TEXT BLOCK =
○ ○ ○
Hello, Mar,
In both cases the law I used was the Ideal Gas Law. Other gas laws include:
- Boyle’s Law
- Charles' Law
- Gay-Lussac’s Law
None of these accounts for a change in number of moles of gas. The ideal gas law is:
PV = nRT,
where:
P is the pressure, V is the volume, n is the number of moles of gas, R is the gas constant, and T is the temperature in Kelvin. The units of P and V can be whatever is convenient (LO, ml, cm3, atm, mmHg, bar, etc.) as long as they are consistent in the problem AND if the gas constant, R, is chosen with the same units, so that they cancel properly. This law is derived from the first three laws. The temperature must always be Kelvin.
For both questions, we can use the ideal gas law and calculate the change in the unit that is unknown.
The first question asks for the change in volume when the amount of gas is decreased with constant temperature(T) and pressure(P).
If we use the subscripts 1 and 2 for initial and final conditions, we can write two equations for both conditions:
P1V1 = n1RT1, and
P2V2 = n2RT2
Divide the two:
(P1V1)/(P2V2) = (n1RT1)/(n2RT2)
The gas constant, R, cancels out and in the first question, both T and P are constant, so they also cancel out to give:
V1/V2 = n1/n2
Since we want V2, rearrange for V2: V2 = V1*(n2/n1)
This tells us that in we increase the number of moles, with everything but volume constant, we'll see a corresponding increase in volume. Makes sense to me.
Using the same logic, we can rearrange the same equation to find n2, since that is the variable in the second part.
Use those relationships to find V2 for the first question and n2 for the second.
Bob
○ ○ ○
EXCERPTED RECORDS =
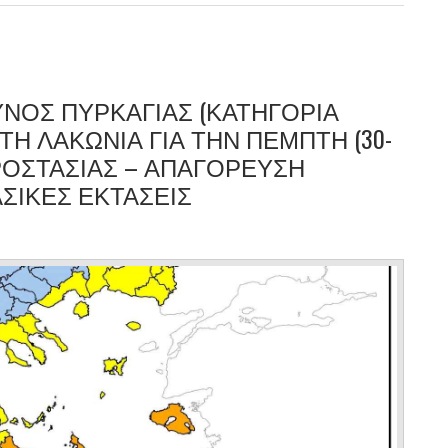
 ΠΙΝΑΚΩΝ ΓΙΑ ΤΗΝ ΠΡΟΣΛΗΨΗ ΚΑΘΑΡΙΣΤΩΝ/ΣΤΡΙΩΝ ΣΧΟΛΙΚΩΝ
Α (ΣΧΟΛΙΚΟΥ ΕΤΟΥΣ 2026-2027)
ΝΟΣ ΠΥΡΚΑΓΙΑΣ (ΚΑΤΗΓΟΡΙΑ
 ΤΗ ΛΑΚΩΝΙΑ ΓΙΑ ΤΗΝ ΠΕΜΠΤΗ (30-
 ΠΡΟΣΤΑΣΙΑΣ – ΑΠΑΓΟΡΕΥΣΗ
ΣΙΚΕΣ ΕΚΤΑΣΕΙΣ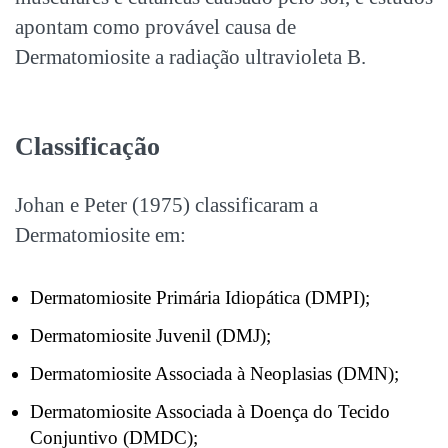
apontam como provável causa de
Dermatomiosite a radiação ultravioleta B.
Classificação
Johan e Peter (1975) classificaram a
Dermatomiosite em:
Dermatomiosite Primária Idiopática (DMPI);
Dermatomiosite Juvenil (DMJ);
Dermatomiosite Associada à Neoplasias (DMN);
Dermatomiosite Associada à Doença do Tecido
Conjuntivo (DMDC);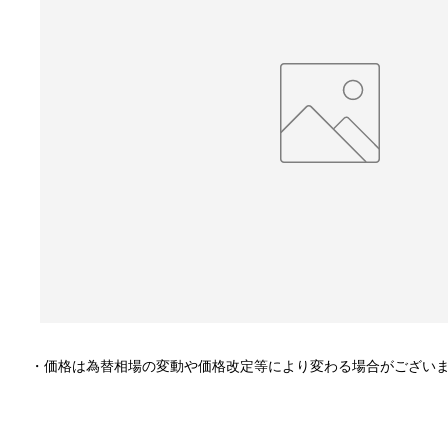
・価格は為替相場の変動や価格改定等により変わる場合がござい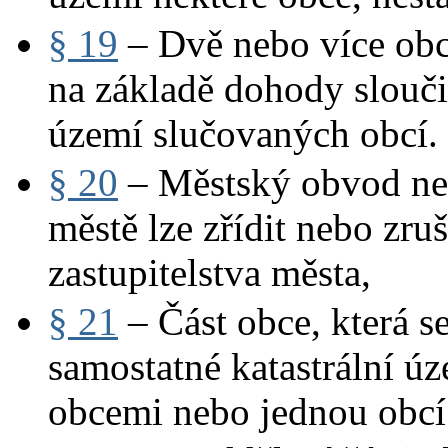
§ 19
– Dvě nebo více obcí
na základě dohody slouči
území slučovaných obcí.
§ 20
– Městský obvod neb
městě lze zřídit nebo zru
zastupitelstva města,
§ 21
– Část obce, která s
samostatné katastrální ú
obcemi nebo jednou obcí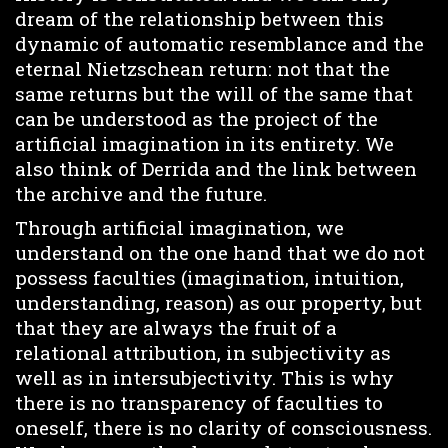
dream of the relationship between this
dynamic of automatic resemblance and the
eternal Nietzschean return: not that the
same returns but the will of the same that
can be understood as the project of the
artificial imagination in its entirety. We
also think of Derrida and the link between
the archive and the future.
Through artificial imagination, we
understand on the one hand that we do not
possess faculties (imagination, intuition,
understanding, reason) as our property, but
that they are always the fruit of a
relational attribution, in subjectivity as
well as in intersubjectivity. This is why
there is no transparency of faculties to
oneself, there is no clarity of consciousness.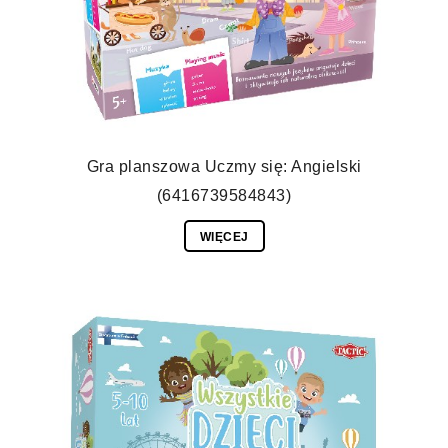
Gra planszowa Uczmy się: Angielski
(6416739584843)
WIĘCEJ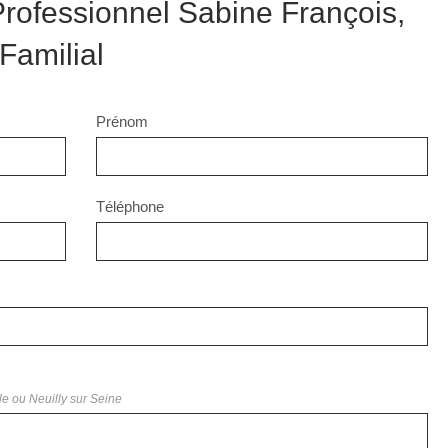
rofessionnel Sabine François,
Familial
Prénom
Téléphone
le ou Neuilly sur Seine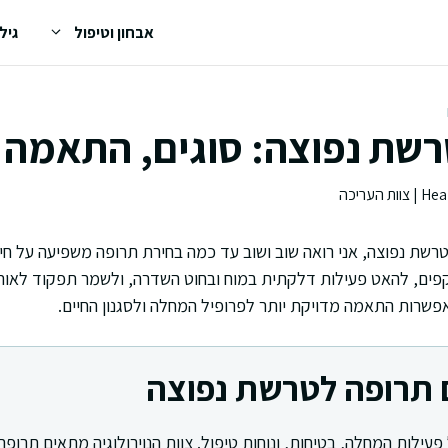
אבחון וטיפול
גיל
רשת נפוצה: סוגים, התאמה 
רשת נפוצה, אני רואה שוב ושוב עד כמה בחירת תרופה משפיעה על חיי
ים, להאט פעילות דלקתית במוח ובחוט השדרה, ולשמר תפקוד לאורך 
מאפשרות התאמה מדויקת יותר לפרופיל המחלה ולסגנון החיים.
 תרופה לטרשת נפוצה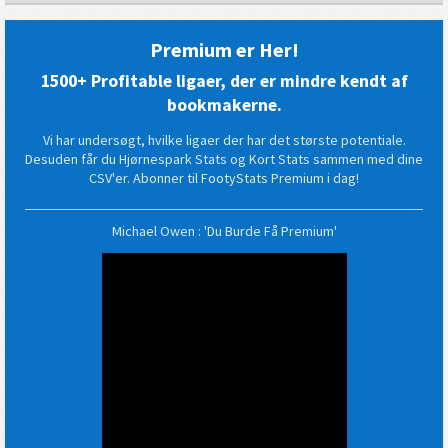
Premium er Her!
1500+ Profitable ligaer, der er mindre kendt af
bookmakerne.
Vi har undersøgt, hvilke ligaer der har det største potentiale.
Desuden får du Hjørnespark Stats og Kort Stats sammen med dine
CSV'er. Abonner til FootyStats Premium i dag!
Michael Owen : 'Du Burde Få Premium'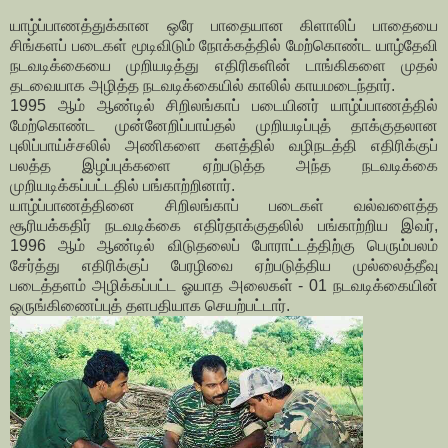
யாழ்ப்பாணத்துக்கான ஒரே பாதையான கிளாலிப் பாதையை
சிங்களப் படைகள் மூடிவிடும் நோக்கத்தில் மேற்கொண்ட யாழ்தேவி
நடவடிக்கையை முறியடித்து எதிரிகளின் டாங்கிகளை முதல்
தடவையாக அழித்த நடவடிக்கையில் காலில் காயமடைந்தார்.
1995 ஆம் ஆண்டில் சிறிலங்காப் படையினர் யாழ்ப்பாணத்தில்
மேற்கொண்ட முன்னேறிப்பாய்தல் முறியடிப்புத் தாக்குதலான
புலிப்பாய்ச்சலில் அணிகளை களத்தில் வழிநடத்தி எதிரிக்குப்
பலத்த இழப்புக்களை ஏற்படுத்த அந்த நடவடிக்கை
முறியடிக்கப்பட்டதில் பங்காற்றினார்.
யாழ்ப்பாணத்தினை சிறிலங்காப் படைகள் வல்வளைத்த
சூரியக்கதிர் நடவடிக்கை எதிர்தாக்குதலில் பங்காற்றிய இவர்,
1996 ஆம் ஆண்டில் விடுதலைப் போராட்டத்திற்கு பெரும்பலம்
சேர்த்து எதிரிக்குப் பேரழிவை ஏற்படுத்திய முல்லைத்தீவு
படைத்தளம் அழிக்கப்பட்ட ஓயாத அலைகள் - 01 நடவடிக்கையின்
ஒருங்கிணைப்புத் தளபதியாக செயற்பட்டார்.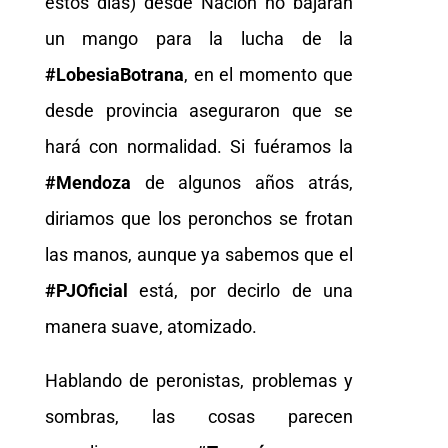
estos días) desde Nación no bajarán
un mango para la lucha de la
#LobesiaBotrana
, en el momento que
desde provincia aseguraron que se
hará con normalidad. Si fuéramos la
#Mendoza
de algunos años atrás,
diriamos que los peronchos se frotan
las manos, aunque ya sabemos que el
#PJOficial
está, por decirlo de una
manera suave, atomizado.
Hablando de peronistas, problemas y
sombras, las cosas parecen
○ ○ ○
TASKS TO CARRY OUT =
1/ Answer these about the ideal gas law reply:
(a) Which three other gas laws does it list?
(b) In what unit must the temperature always be?
(c) What equation does it give when rearranged for V2?
2/ Reproduce the part of the ideal gas law reply that opens with the words containing "The gas constant, R, cancels" and closes with "V2 = V1*(n2/n1)".

EXPECTED RESULTS =
1/
(a) Boyle's Law, Charles' Law and Gay-Lussac's Law.
(b) Kelvin.
(c) V2 = V1*(n2/n1)

2/
The gas constant, R, cancels out and in the first question, both T and P are constant, so they also cancel out to give:
V1/V2 = n1/n2
Since we want V2, rearrange for V2: V2 = V1*(n2/n1)